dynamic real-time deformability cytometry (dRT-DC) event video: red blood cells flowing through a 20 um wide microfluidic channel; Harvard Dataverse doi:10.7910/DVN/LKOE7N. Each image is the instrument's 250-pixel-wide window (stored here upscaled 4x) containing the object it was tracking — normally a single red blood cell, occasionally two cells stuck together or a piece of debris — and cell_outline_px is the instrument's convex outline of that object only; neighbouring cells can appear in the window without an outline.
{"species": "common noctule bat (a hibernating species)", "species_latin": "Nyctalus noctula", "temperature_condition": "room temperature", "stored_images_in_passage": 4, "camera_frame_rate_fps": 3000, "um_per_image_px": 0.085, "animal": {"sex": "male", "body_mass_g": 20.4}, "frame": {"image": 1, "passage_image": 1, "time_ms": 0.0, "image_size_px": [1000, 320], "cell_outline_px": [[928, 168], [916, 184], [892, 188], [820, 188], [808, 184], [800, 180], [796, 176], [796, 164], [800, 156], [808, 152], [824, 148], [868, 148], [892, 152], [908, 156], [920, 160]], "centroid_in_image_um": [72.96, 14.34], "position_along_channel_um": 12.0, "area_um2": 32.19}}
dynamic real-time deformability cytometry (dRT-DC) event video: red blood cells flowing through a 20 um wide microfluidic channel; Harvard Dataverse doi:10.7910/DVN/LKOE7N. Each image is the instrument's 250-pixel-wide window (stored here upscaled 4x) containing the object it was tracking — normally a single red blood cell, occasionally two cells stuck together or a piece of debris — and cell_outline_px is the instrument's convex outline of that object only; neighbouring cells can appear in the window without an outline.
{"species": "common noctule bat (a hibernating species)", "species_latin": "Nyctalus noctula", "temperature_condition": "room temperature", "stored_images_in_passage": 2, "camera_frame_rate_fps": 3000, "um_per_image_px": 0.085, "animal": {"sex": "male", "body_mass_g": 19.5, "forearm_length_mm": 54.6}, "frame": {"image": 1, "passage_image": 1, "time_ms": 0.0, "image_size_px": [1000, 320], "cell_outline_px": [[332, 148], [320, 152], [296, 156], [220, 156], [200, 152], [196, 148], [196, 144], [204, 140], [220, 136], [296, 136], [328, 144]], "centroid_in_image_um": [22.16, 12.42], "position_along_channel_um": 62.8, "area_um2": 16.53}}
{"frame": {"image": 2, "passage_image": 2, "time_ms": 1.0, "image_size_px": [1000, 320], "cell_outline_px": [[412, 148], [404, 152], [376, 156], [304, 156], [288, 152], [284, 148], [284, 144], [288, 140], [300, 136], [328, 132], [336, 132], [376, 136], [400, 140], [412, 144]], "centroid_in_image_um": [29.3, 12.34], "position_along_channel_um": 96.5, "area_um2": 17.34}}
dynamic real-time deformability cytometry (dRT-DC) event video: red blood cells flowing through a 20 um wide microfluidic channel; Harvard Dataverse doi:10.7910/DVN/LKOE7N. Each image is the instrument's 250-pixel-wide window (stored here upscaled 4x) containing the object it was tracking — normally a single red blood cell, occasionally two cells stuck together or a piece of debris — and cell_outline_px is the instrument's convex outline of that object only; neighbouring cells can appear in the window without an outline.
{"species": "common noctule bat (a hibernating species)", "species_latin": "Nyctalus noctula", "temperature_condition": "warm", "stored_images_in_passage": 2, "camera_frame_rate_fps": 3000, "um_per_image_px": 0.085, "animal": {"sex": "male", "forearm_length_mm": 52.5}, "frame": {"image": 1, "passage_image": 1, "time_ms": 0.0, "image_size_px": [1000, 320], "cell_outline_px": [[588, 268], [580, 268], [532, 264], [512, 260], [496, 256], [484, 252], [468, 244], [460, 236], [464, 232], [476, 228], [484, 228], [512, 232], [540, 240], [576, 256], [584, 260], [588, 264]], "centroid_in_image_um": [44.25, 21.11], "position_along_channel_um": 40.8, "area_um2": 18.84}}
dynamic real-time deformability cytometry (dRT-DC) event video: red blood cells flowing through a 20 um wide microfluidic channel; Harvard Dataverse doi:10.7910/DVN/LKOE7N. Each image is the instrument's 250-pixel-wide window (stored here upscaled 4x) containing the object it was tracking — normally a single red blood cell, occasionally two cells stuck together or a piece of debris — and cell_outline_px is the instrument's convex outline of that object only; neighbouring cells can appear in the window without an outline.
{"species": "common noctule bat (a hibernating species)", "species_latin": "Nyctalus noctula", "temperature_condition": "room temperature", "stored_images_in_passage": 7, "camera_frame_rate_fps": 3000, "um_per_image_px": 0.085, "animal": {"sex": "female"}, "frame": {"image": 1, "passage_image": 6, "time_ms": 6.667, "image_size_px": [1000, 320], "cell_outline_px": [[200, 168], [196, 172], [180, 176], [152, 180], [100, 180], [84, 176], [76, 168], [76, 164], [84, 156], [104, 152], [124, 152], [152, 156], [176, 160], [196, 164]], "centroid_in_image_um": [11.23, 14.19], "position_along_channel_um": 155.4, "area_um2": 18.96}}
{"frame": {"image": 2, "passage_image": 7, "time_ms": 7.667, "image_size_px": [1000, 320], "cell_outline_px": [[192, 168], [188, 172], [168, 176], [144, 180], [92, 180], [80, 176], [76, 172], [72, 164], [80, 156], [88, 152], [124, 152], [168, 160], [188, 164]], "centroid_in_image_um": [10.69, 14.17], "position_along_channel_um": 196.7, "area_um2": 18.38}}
--
DIRECTION: Quote the data above in full, changing nothing.

EXPECTED OUTPUT:
dynamic real-time deformability cytometry (dRT-DC) event video: red blood cells flowing through a 20 um wide microfluidic channel; Harvard Dataverse doi:10.7910/DVN/LKOE7N. Each image is the instrument's 250-pixel-wide window (stored here upscaled 4x) containing the object it was tracking — normally a single red blood cell, occasionally two cells stuck together or a piece of debris — and cell_outline_px is the instrument's convex outline of that object only; neighbouring cells can appear in the window without an outline.
{"species": "common noctule bat (a hibernating species)", "species_latin": "Nyctalus noctula", "temperature_condition": "room temperature", "stored_images_in_passage": 4, "camera_frame_rate_fps": 3000, "um_per_image_px": 0.085, "animal": {"sex": "male", "body_mass_g": 20.4}, "frame": {"image": 1, "passage_image": 1, "time_ms": 0.0, "image_size_px": [1000, 320], "cell_outline_px": [[928, 168], [916, 184], [892, 188], [820, 188], [808, 184], [800, 180], [796, 176], [796, 164], [800, 156], [808, 152], [824, 148], [868, 148], [892, 152], [908, 156], [920, 160]], "centroid_in_image_um": [72.96, 14.34], "position_along_channel_um": 12.0, "area_um2": 32.19}}
dynamic real-time deformability cytometry (dRT-DC) event video: red blood cells flowing through a 20 um wide microfluidic channel; Harvard Dataverse doi:10.7910/DVN/LKOE7N. Each image is the instrument's 250-pixel-wide window (stored here upscaled 4x) containing the object it was tracking — normally a single red blood cell, occasionally two cells stuck together or a piece of debris — and cell_outline_px is the instrument's convex outline of that object only; neighbouring cells can appear in the window without an outline.
{"species": "common noctule bat (a hibernating species)", "species_latin": "Nyctalus noctula", "temperature_condition": "room temperature", "stored_images_in_passage": 2, "camera_frame_rate_fps": 3000, "um_per_image_px": 0.085, "animal": {"sex": "male", "body_mass_g": 19.5, "forearm_length_mm": 54.6}, "frame": {"image": 1, "passage_image": 1, "time_ms": 0.0, "image_size_px": [1000, 320], "cell_outline_px": [[332, 148], [320, 152], [296, 156], [220, 156], [200, 152], [196, 148], [196, 144], [204, 140], [220, 136], [296, 136], [328, 144]], "centroid_in_image_um": [22.16, 12.42], "position_along_channel_um": 62.8, "area_um2": 16.53}}
{"frame": {"image": 2, "passage_image": 2, "time_ms": 1.0, "image_size_px": [1000, 320], "cell_outline_px": [[412, 148], [404, 152], [376, 156], [304, 156], [288, 152], [284, 148], [284, 144], [288, 140], [300, 136], [328, 132], [336, 132], [376, 136], [400, 140], [412, 144]], "centroid_in_image_um": [29.3, 12.34], "position_along_channel_um": 96.5, "area_um2": 17.34}}
dynamic real-time deformability cytometry (dRT-DC) event video: red blood cells flowing through a 20 um wide microfluidic channel; Harvard Dataverse doi:10.7910/DVN/LKOE7N. Each image is the instrument's 250-pixel-wide window (stored here upscaled 4x) containing the object it was tracking — normally a single red blood cell, occasionally two cells stuck together or a piece of debris — and cell_outline_px is the instrument's convex outline of that object only; neighbouring cells can appear in the window without an outline.
{"species": "common noctule bat (a hibernating species)", "species_latin": "Nyctalus noctula", "temperature_condition": "warm", "stored_images_in_passage": 2, "camera_frame_rate_fps": 3000, "um_per_image_px": 0.085, "animal": {"sex": "male", "forearm_length_mm": 52.5}, "frame": {"image": 1, "passage_image": 1, "time_ms": 0.0, "image_size_px": [1000, 320], "cell_outline_px": [[588, 268], [580, 268], [532, 264], [512, 260], [496, 256], [484, 252], [468, 244], [460, 236], [464, 232], [476, 228], [484, 228], [512, 232], [540, 240], [576, 256], [584, 260], [588, 264]], "centroid_in_image_um": [44.25, 21.11], "position_along_channel_um": 40.8, "area_um2": 18.84}}
dynamic real-time deformability cytometry (dRT-DC) event video: red blood cells flowing through a 20 um wide microfluidic channel; Harvard Dataverse doi:10.7910/DVN/LKOE7N. Each image is the instrument's 250-pixel-wide window (stored here upscaled 4x) containing the object it was tracking — normally a single red blood cell, occasionally two cells stuck together or a piece of debris — and cell_outline_px is the instrument's convex outline of that object only; neighbouring cells can appear in the window without an outline.
{"species": "common noctule bat (a hibernating species)", "species_latin": "Nyctalus noctula", "temperature_condition": "room temperature", "stored_images_in_passage": 7, "camera_frame_rate_fps": 3000, "um_per_image_px": 0.085, "animal": {"sex": "female"}, "frame": {"image": 1, "passage_image": 6, "time_ms": 6.667, "image_size_px": [1000, 320], "cell_outline_px": [[200, 168], [196, 172], [180, 176], [152, 180], [100, 180], [84, 176], [76, 168], [76, 164], [84, 156], [104, 152], [124, 152], [152, 156], [176, 160], [196, 164]], "centroid_in_image_um": [11.23, 14.19], "position_along_channel_um": 155.4, "area_um2": 18.96}}
{"frame": {"image": 2, "passage_image": 7, "time_ms": 7.667, "image_size_px": [1000, 320], "cell_outline_px": [[192, 168], [188, 172], [168, 176], [144, 180], [92, 180], [80, 176], [76, 172], [72, 164], [80, 156], [88, 152], [124, 152], [168, 160], [188, 164]], "centroid_in_image_um": [10.69, 14.17], "position_along_channel_um": 196.7, "area_um2": 18.38}}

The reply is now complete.